5 Todas as almas, pois, que procederam da côxa de Jacob, foram setenta almas: José, porém, estava no Egypto.
Al de zielen nu, die uit Jakobs heup voortgekomen zijn, waren zeventig zielen; doch Jozef was in Egypte.
6 Sendo pois José fallecido, e todos os seus irmãos, e toda aquella geração,
Toen nu Jozef gestorven was, en al zijn broeders, en al dat geslacht,
7 Os filhos de Israel fructificaram, e augmentaram muito, e multiplicaram-se, e foram fortalecidos grandemente; de maneira que a terra se encheu d'elles.
Zo werden de kinderen Israels vruchtbaar en wiesen overvloedig, en zij vermeerderden, en werden gans zeer machtig, zodat het land met hen vervuld werd.
8 Depois levantou-se um novo rei sobre o Egypto, que não conhecera a José;
Daarna stond een nieuwe koning op over Egypte, die Jozef niet gekend had;
9 O qual disse ao seu povo: Eis que o povo dos filhos de Israel é muito, e mais poderoso do que nós.
Die zeide tot zijn volk: Ziet, het volk der kinderen Israels is veel, ja, machtiger dan wij.
10 Eia, usemos sabiamente para com elle, para que não se multiplique, e aconteça que, vindo guerra, elle tambem se ajunte com os nossos inimigos, e peleje contra nós, e suba da terra.
Komt aan, laat ons wijselijk tegen hetzelve handelen, opdat het niet vermenigvuldige, en het geschiede, als er enige krijg voorvalt, dat het zich ook niet vervoege tot onze vijanden, en tegen ons strijde, en uit het land optrekke.
11 E pozeram sobre elles maioraes de tributos, para os affligirem com suas cargas.

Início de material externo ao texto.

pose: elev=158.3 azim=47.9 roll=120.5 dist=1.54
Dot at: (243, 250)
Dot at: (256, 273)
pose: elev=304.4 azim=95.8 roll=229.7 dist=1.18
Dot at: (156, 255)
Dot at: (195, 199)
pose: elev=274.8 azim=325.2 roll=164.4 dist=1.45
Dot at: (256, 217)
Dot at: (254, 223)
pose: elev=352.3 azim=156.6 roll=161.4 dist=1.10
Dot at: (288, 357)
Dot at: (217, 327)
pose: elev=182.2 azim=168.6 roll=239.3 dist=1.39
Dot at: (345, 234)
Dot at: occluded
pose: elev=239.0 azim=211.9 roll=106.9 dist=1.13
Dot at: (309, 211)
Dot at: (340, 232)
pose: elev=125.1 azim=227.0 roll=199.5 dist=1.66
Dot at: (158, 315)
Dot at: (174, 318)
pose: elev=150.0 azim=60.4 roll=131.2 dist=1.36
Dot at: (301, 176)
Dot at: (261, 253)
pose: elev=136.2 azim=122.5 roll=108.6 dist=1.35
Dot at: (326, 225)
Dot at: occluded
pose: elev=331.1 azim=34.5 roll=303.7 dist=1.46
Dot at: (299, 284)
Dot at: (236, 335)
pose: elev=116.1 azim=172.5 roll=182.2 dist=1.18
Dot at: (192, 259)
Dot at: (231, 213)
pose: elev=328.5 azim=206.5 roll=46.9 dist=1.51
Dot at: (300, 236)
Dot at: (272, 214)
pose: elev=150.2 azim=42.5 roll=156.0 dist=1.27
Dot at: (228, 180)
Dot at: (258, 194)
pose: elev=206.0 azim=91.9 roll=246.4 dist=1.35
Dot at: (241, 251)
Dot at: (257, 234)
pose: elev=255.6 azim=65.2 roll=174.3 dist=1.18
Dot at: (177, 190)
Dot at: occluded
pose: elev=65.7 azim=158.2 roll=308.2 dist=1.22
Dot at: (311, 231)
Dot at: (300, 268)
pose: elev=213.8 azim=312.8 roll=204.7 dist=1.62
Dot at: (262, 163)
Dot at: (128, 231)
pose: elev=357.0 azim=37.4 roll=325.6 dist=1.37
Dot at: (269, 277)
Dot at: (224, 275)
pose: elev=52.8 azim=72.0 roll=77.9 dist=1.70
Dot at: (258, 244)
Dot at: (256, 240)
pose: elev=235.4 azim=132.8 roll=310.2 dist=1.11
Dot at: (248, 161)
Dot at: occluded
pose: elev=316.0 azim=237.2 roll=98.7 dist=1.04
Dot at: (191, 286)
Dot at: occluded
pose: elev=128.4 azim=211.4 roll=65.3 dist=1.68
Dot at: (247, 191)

Porque edificaram a Pharaó cidades de thesouros, Pitom e Ramesses.
En zij zetten oversten der schattingen over hetzelve, om het te verdrukken met hun lasten; want men bouwde voor Farao schatsteden, Pitom en Raamses.
12 Mas quanto mais o affligiam, tanto mais se multiplicava, e tanto mais crescia: de maneira que se enfadavam por causa dos filhos de Israel.
Maar hoe meer zij het verdrukten, hoe meer het vermeerderde, en hoe meer het wies; zodat zij verdrietig waren vanwege de kinderen Israels.
13 E os egypcios faziam servir os filhos de Israel com dureza;
En de Egyptenaars deden de kinderen Israels dienen met hardigheid;
14 Assim que lhes fizeram amargar a vida com dura servidão em barro, e em tijolos, e com todo o trabalho no campo; com todo o seu serviço, em que os serviam com dureza.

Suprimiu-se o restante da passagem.